- [WORK ITEM] Apart from the pictures, write out all the records exactly.

** RECORDS TO USE follows **

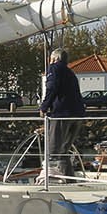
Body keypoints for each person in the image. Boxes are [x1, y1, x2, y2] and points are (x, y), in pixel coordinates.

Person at [39, 49, 86, 178]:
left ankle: (49, 178)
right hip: (78, 113)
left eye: (50, 59)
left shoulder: (54, 68)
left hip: (62, 113)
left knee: (53, 149)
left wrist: (44, 107)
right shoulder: (70, 73)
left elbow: (52, 87)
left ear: (55, 59)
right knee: (64, 150)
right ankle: (69, 178)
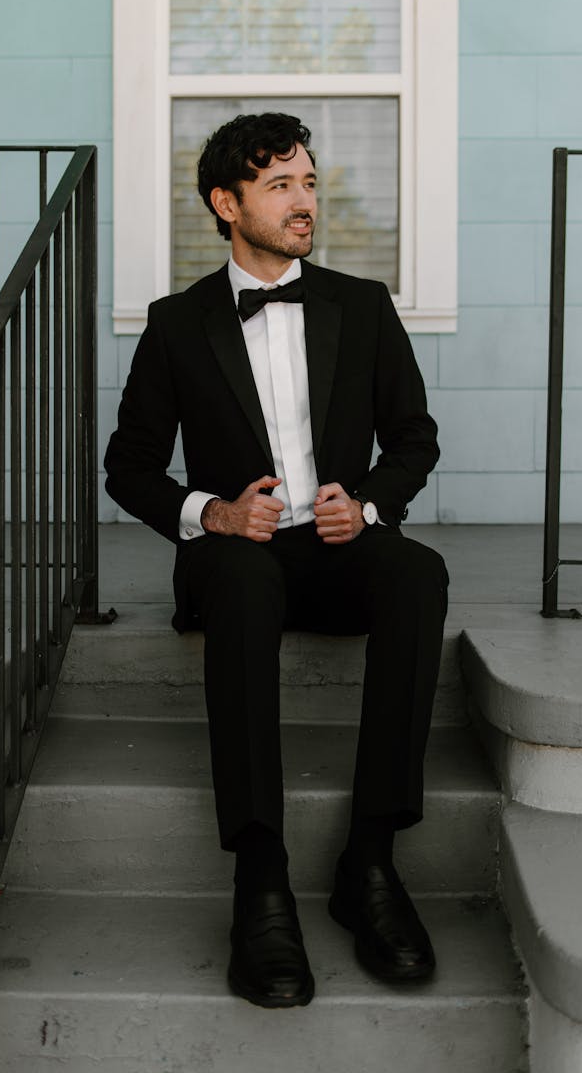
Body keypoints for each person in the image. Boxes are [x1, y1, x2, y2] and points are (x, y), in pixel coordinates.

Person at [104, 112, 448, 1009]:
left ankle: (370, 861)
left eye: (309, 182)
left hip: (335, 549)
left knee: (417, 572)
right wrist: (212, 512)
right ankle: (259, 880)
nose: (306, 201)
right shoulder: (178, 324)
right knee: (248, 577)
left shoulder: (361, 305)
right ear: (227, 203)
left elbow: (414, 439)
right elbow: (129, 467)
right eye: (282, 185)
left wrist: (366, 502)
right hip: (234, 560)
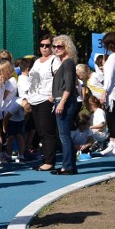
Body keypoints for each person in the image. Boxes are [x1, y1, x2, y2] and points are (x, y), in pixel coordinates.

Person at [27, 35, 59, 170]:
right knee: (40, 131)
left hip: (46, 99)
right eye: (42, 45)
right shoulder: (37, 61)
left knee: (48, 131)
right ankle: (45, 158)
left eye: (47, 45)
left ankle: (50, 161)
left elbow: (59, 79)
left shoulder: (55, 60)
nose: (44, 48)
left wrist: (53, 96)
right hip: (34, 100)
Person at [51, 35, 79, 174]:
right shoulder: (64, 63)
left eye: (60, 46)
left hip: (65, 102)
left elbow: (69, 86)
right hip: (62, 100)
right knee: (65, 135)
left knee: (64, 136)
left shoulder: (67, 63)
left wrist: (61, 102)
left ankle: (67, 166)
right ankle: (70, 165)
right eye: (54, 46)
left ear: (67, 47)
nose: (56, 49)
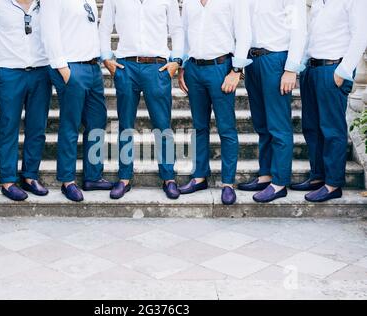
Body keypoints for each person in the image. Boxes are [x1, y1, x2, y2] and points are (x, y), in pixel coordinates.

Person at [99, 0, 184, 200]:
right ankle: (124, 177)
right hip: (126, 67)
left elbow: (177, 30)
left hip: (157, 67)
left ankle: (168, 177)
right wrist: (106, 58)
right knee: (125, 125)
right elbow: (104, 28)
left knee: (163, 124)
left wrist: (176, 61)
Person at [0, 0, 52, 201]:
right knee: (8, 125)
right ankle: (8, 181)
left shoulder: (45, 4)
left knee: (37, 126)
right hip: (10, 73)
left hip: (41, 71)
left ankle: (30, 176)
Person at [291, 0, 367, 202]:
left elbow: (361, 35)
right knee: (311, 127)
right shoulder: (318, 2)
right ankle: (317, 177)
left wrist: (342, 72)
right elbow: (310, 37)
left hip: (333, 70)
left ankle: (333, 184)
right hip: (312, 69)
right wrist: (302, 65)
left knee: (332, 129)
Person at [178, 0, 252, 205]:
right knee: (199, 126)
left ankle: (228, 183)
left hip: (221, 68)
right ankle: (199, 176)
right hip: (194, 69)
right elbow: (184, 34)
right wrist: (183, 66)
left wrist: (236, 70)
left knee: (226, 128)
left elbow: (244, 34)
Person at [40, 0, 113, 202]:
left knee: (97, 122)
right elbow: (49, 34)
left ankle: (93, 176)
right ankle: (67, 180)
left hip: (92, 67)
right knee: (70, 125)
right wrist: (64, 70)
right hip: (71, 68)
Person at [238, 0, 307, 203]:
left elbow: (298, 30)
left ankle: (279, 182)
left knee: (278, 125)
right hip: (253, 61)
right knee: (261, 124)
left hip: (276, 61)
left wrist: (291, 68)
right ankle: (266, 174)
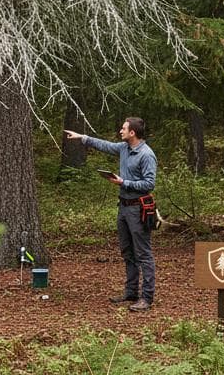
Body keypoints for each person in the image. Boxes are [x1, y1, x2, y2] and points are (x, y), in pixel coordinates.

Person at [64, 117, 157, 311]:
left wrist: (124, 182)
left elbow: (149, 184)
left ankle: (147, 297)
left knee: (143, 254)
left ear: (132, 133)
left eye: (123, 128)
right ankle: (131, 292)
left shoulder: (146, 155)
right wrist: (83, 137)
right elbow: (105, 145)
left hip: (138, 209)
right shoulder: (123, 148)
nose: (120, 131)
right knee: (127, 251)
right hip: (123, 208)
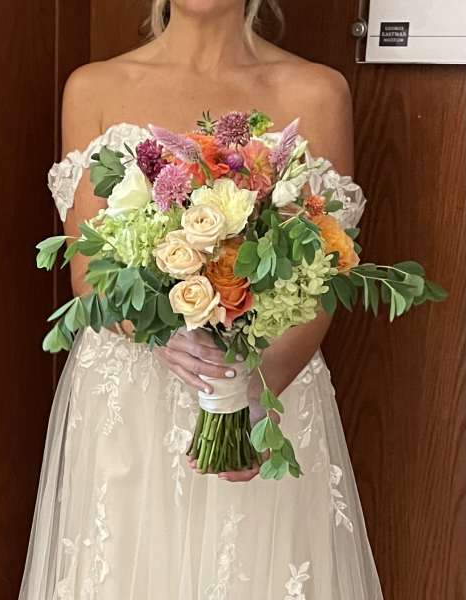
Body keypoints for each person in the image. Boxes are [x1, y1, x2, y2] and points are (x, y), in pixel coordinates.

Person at [19, 1, 383, 597]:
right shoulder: (94, 88)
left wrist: (255, 392)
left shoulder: (318, 93)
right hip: (130, 401)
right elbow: (88, 272)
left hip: (269, 380)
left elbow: (327, 272)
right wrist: (158, 331)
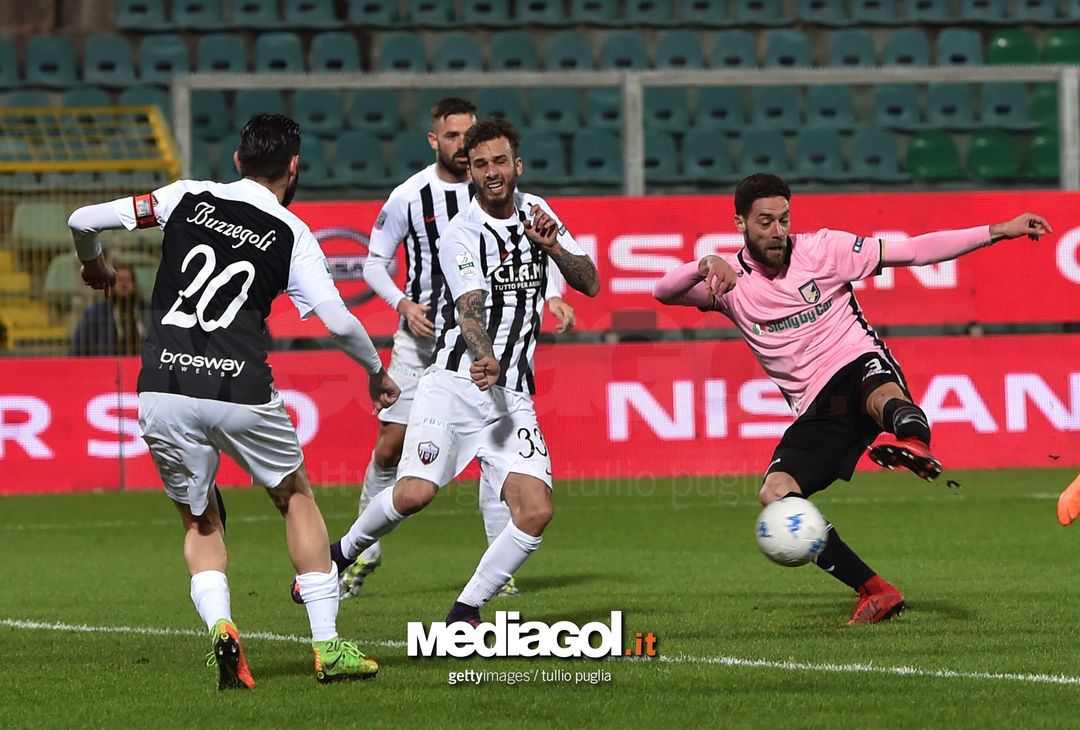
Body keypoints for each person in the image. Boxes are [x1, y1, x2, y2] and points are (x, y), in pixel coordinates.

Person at [68, 114, 400, 688]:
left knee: (200, 521)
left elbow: (81, 220)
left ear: (238, 161)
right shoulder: (293, 234)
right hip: (240, 388)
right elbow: (339, 322)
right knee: (294, 496)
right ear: (293, 168)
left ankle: (222, 626)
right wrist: (375, 370)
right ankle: (329, 647)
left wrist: (96, 263)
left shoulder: (185, 196)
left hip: (164, 385)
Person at [654, 173, 1051, 625]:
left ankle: (914, 442)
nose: (777, 231)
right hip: (817, 407)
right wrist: (703, 262)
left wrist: (998, 230)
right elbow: (662, 291)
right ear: (740, 222)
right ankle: (875, 590)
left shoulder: (825, 250)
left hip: (854, 359)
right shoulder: (729, 285)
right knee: (777, 493)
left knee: (880, 393)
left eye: (784, 219)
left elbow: (916, 251)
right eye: (765, 221)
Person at [324, 117, 599, 626]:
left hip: (511, 394)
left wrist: (554, 247)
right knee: (414, 494)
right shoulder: (460, 233)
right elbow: (469, 307)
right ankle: (341, 551)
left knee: (535, 512)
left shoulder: (540, 213)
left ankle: (465, 610)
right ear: (469, 173)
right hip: (454, 384)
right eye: (480, 165)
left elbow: (591, 282)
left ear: (516, 165)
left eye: (499, 162)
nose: (491, 172)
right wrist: (483, 355)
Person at [69, 263, 148, 356]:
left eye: (128, 280)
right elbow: (77, 350)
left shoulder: (148, 311)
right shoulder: (95, 314)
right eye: (119, 280)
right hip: (106, 366)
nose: (124, 284)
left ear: (135, 285)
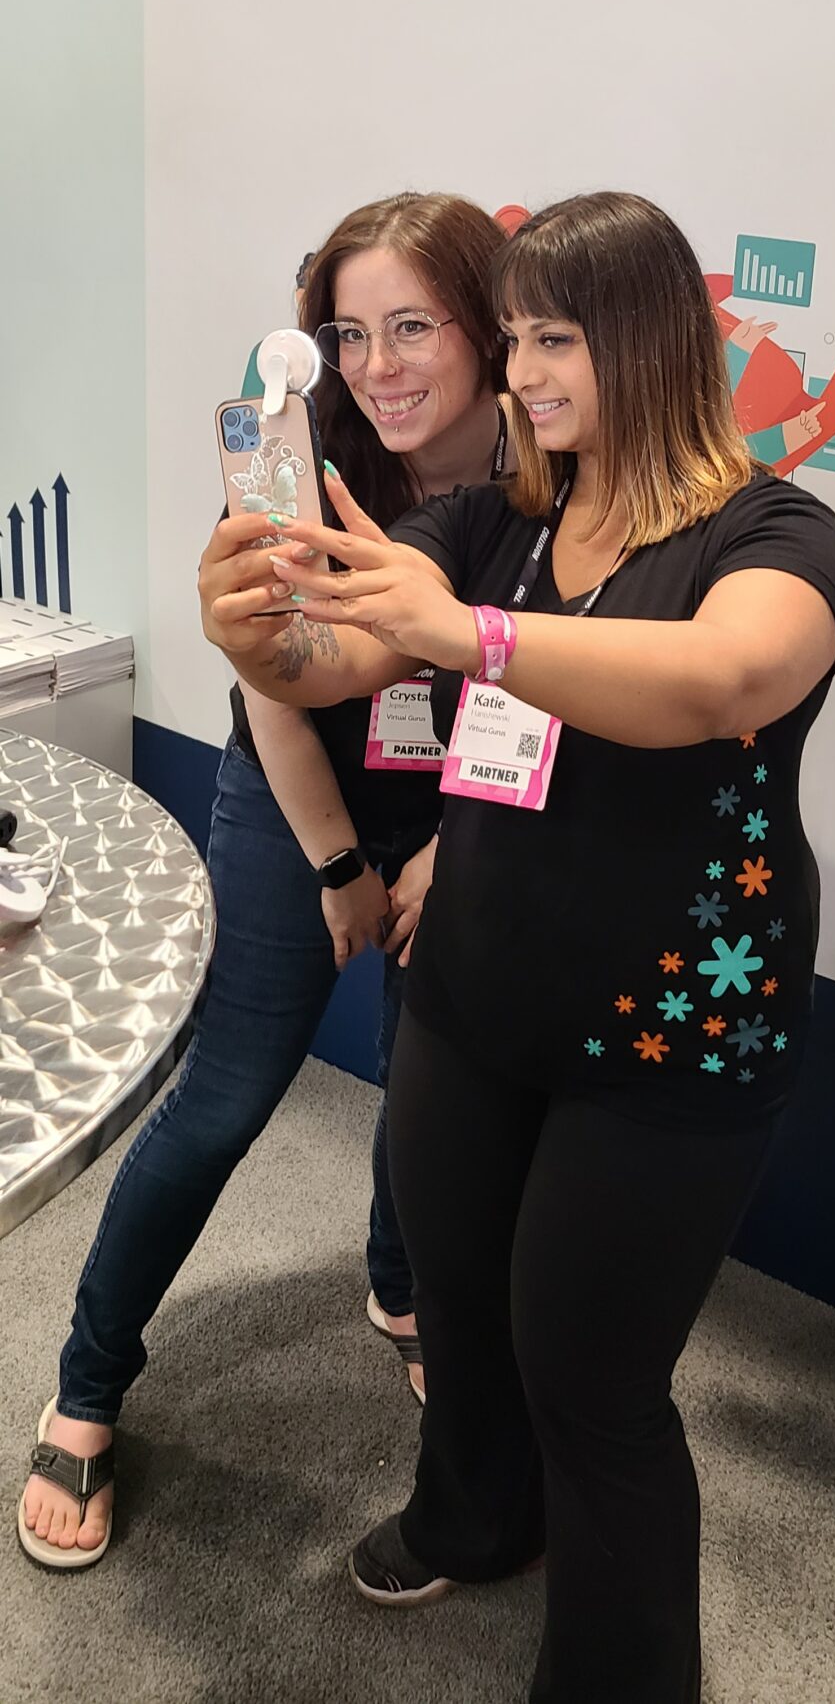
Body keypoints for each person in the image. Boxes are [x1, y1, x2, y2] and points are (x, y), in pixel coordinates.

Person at [197, 191, 835, 1704]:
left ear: (645, 340)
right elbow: (337, 651)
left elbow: (717, 679)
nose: (524, 373)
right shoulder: (499, 519)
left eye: (554, 338)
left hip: (670, 1043)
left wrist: (469, 637)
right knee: (465, 1312)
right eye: (514, 341)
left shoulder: (774, 534)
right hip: (475, 999)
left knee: (595, 1387)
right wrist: (249, 631)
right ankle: (477, 1516)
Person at [19, 190, 506, 1570]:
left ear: (486, 329)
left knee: (433, 1091)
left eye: (415, 325)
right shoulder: (290, 463)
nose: (381, 365)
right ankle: (88, 1384)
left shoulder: (543, 486)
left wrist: (445, 851)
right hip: (293, 808)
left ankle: (403, 1290)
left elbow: (537, 696)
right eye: (349, 332)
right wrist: (345, 866)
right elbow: (276, 690)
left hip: (459, 822)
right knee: (223, 1101)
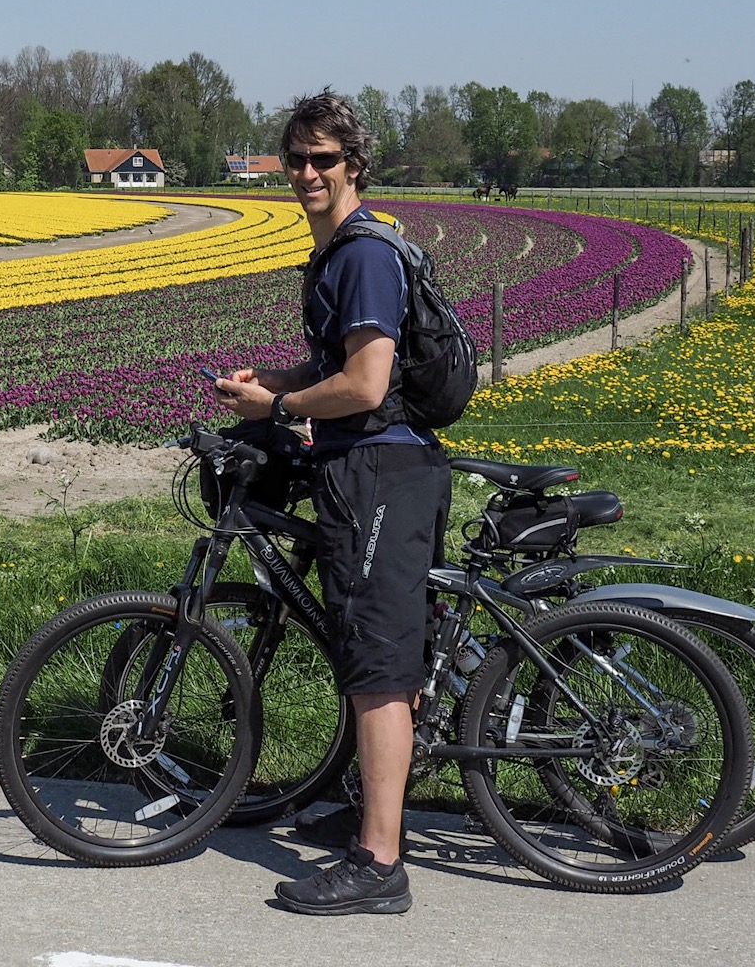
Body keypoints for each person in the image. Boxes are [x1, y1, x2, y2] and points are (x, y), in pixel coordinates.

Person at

** End of RECORDS TO USE **

- [OUTPUT FOR THIS TASK]
Body keypoints for each person in the image. Boxes are [x1, y1, x2, y2] and points are (x, y), in pixel coordinates.

Person at [39, 49, 86, 178]:
left ankle: (49, 178)
right hip: (78, 113)
left eye: (50, 59)
left shoulder: (54, 68)
left hip: (62, 113)
left knee: (53, 149)
left wrist: (44, 107)
right shoulder: (70, 73)
left elbow: (52, 87)
left ear: (55, 59)
right knee: (64, 150)
right ankle: (69, 178)
Body keypoints for each person in the image. Boxes are [x1, y1, x2, y2] and points are (x, y), in pixel coordinates.

Person at [104, 112, 448, 1009]:
left ankle: (370, 861)
left eye: (309, 182)
left hip: (335, 549)
left knee: (417, 572)
right wrist: (212, 512)
right ankle: (259, 880)
nose: (306, 201)
right shoulder: (178, 324)
right knee: (248, 577)
left shoulder: (361, 305)
right ear: (227, 203)
left elbow: (414, 439)
right elbow: (129, 467)
right eye: (282, 185)
left wrist: (366, 502)
right hip: (234, 560)
Body keypoints for each person in the image. Boxes are [x1, y1, x2, y2] and points are (x, y), in pixel coordinates.

Person at [27, 35, 59, 170]:
right knee: (40, 131)
left hip: (46, 99)
right eye: (42, 45)
right shoulder: (37, 61)
left knee: (48, 131)
right ankle: (45, 158)
left eye: (47, 45)
left ankle: (50, 161)
left elbow: (59, 79)
left shoulder: (55, 60)
nose: (44, 48)
left wrist: (53, 96)
right hip: (34, 100)
Person at [51, 35, 79, 174]:
right shoulder: (64, 63)
left eye: (60, 46)
left hip: (65, 102)
left elbow: (69, 86)
right hip: (62, 100)
right knee: (65, 135)
left knee: (64, 136)
left shoulder: (67, 63)
left wrist: (61, 102)
left ankle: (67, 166)
right ankle: (70, 165)
right eye: (54, 46)
left ear: (67, 47)
nose: (56, 49)
Body keypoints for each person in the image. Boxes are [x1, y1, x2, y2] and points are (x, y), in pixel coordinates.

Person at [99, 0, 184, 200]:
right ankle: (124, 177)
right hip: (126, 67)
left elbow: (177, 30)
left hip: (157, 67)
left ankle: (168, 177)
right wrist: (106, 58)
right knee: (125, 125)
right elbow: (104, 28)
left knee: (163, 124)
left wrist: (176, 61)
Person at [0, 0, 52, 201]:
right knee: (8, 125)
right ankle: (8, 181)
left shoulder: (45, 4)
left knee: (37, 126)
right hip: (10, 73)
left hip: (41, 71)
left ankle: (30, 176)
Person at [291, 0, 367, 202]:
left elbow: (361, 35)
right knee: (311, 127)
right shoulder: (318, 2)
right ankle: (317, 177)
left wrist: (342, 72)
right elbow: (310, 37)
left hip: (333, 70)
left ankle: (333, 184)
right hip: (312, 69)
right wrist: (302, 65)
left knee: (332, 129)
Person at [178, 0, 252, 205]:
right knee: (199, 126)
left ankle: (228, 183)
left hip: (221, 68)
right ankle: (199, 176)
right hip: (194, 69)
right elbow: (184, 34)
right wrist: (183, 66)
left wrist: (236, 70)
left knee: (226, 128)
left elbow: (244, 34)
Person at [40, 0, 113, 202]:
left knee: (97, 122)
right elbow: (49, 34)
left ankle: (93, 176)
right ankle: (67, 180)
left hip: (92, 67)
right knee: (70, 125)
right wrist: (64, 70)
right hip: (71, 68)
Person at [238, 0, 307, 203]:
left elbow: (298, 30)
left ankle: (279, 182)
left knee: (278, 125)
right hip: (253, 61)
right knee: (261, 124)
left hip: (276, 61)
left wrist: (291, 68)
right ankle: (266, 174)
Body keypoints for each person in the image. Boxes are [x1, y1, x2, y2] and points are (x, y), in pixel coordinates.

Person at [64, 117, 157, 311]:
left wrist: (124, 182)
left elbow: (149, 184)
left ankle: (147, 297)
left knee: (143, 254)
left ear: (132, 133)
left eye: (123, 128)
right ankle: (131, 292)
left shoulder: (146, 155)
right wrist: (83, 137)
right elbow: (105, 145)
left hip: (138, 209)
right shoulder: (123, 148)
nose: (120, 131)
right knee: (127, 251)
right hip: (123, 208)
Body keypoints for each person in the image. Boxes are [x1, y1, x2, y2] and points are (x, y), in pixel coordinates.

Person at [19, 1, 383, 597]:
right shoulder: (94, 88)
left wrist: (255, 392)
left shoulder: (318, 93)
right hip: (130, 401)
right elbow: (88, 272)
left hip: (269, 380)
left elbow: (327, 272)
right wrist: (158, 331)
Body keypoints for each person in the image. Boxes are [x1, y1, x2, y2] and points are (x, y), in pixel coordinates.

Person at [68, 114, 400, 688]:
left knee: (200, 521)
left elbow: (81, 220)
left ear: (238, 161)
right shoulder: (293, 234)
right hip: (240, 388)
right elbow: (339, 322)
right knee: (294, 496)
right ear: (293, 168)
left ankle: (222, 626)
right wrist: (375, 370)
right ankle: (329, 647)
left wrist: (96, 263)
left shoulder: (185, 196)
left hip: (164, 385)
Person at [654, 173, 1051, 625]:
left ankle: (914, 442)
nose: (777, 231)
right hip: (817, 407)
right wrist: (703, 262)
left wrist: (998, 230)
right elbow: (662, 291)
right ear: (740, 222)
right ankle: (875, 590)
left shoulder: (825, 250)
left hip: (854, 359)
right shoulder: (729, 285)
right knee: (777, 493)
left knee: (880, 393)
left eye: (784, 219)
left elbow: (916, 251)
right eye: (765, 221)
Person at [324, 117, 599, 626]:
left hip: (511, 394)
left wrist: (554, 247)
right knee: (414, 494)
right shoulder: (460, 233)
right elbow: (469, 307)
right ankle: (341, 551)
left knee: (535, 512)
left shoulder: (540, 213)
left ankle: (465, 610)
right ear: (469, 173)
right hip: (454, 384)
right eye: (480, 165)
left elbow: (591, 282)
left ear: (516, 165)
left eye: (499, 162)
nose: (491, 172)
right wrist: (483, 355)
Person at [69, 263, 148, 356]:
left eye: (128, 280)
right elbow: (77, 350)
left shoulder: (148, 311)
right shoulder: (95, 314)
right eye: (119, 280)
right hip: (106, 366)
nose: (124, 284)
left ear: (135, 285)
Body keypoints for each person in the image. Boxes are [x1, y1, x2, y2] and points are (x, y), in pixel coordinates.

Person at [197, 191, 835, 1704]:
left ear: (645, 340)
right elbow: (337, 651)
left elbow: (717, 679)
nose: (524, 373)
right shoulder: (499, 519)
left eye: (554, 338)
left hip: (670, 1043)
left wrist: (469, 637)
right knee: (465, 1312)
right eye: (514, 341)
left shoulder: (774, 534)
right hip: (475, 999)
left knee: (595, 1387)
right wrist: (249, 631)
right ankle: (477, 1516)
Person at [19, 190, 506, 1570]:
left ear: (486, 329)
left knee: (433, 1091)
left eye: (415, 325)
right shoulder: (290, 463)
nose: (381, 365)
right ankle: (88, 1384)
left shoulder: (543, 486)
left wrist: (445, 851)
right hip: (293, 808)
left ankle: (403, 1290)
left elbow: (537, 696)
right eye: (349, 332)
right wrist: (345, 866)
right elbow: (276, 690)
left hip: (459, 822)
right knee: (223, 1101)
Body keypoints for each person in the image. Boxes are [x1, y1, x2, y2] and points are (x, y), in pixel coordinates.

Person at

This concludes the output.